* [Problem description] Please locate each line in the listing below that contains the word "sind", and copy those lines out in full.

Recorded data
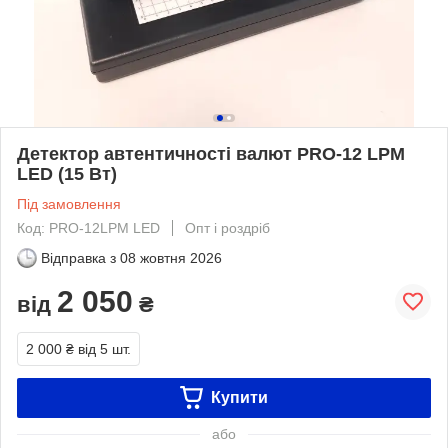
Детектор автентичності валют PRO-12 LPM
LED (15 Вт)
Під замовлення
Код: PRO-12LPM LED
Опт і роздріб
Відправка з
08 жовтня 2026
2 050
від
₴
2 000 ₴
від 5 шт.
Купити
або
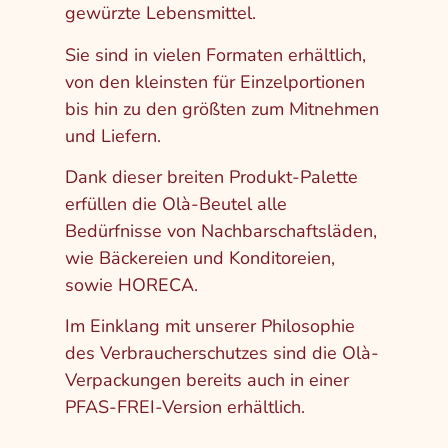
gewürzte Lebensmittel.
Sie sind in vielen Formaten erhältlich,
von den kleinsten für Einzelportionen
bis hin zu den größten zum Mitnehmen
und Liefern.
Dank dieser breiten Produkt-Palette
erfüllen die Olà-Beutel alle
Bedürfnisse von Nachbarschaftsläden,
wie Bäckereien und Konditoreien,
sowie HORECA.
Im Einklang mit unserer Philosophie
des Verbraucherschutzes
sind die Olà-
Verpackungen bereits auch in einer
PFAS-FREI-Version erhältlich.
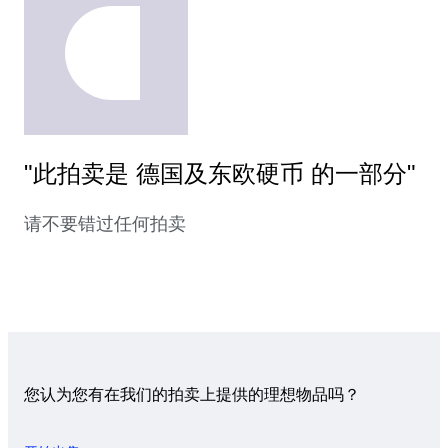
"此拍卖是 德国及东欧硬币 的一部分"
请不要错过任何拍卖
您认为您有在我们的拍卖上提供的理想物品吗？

* [Exercise output]
Sie sind in vielen Formaten erhältlich,
sind die Olà-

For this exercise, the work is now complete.